Chemiluminescent immunoassays: Discrimination between the reactivities of natural and human patient antibodies with antigens from eukaryotic pathogens, Trypanosoma cruzi and Paracoccidioides brasiliensis

Abstract

Quantitative chemiluminescent enzymelinked immunosorbent assay (ELISA) and dot-blotting procedures were developed to evaluate the reactivity of human antibodies with crude antigens and purified molecules of parasites and fungi, mainly Trypanosoma cruzi and Paracoccidioides brasiliensis. Reproducible, highly sensitive, and strictly doseresponding results were obtained, with the specificity depending on the kind of antigen used. Mixed antigens (epimastigote membrane and HIV-1 heptapeptide) applied in dots could be independently recognized by specific sera.
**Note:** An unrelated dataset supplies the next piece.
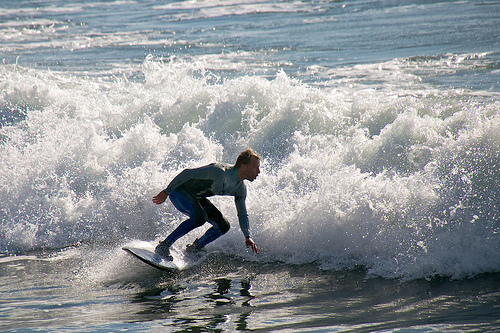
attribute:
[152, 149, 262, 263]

Purified antigens (T. cruzi F2/3 and P. brasiliensis gp43) at very small concentrations gave specific reactions with patients' sera diluted ≥1:1,000 and were very poorly reactive or unreactive with natural antibodies using the chemiluminescent immunoassays. P. brasiliensis crude antigen Fava Netto polysaccharide antigen (FNPA) contained peptide epitopes recognized by natural antibodies and carbohydrate epitopes reactive with sera from histoplasmosis patients. It is very important that sensitive chemiluminescence immunoassays be used with purified antigenic molecules to ensure specificity for the diagnosis and follow-up of parasitic and fungal infections.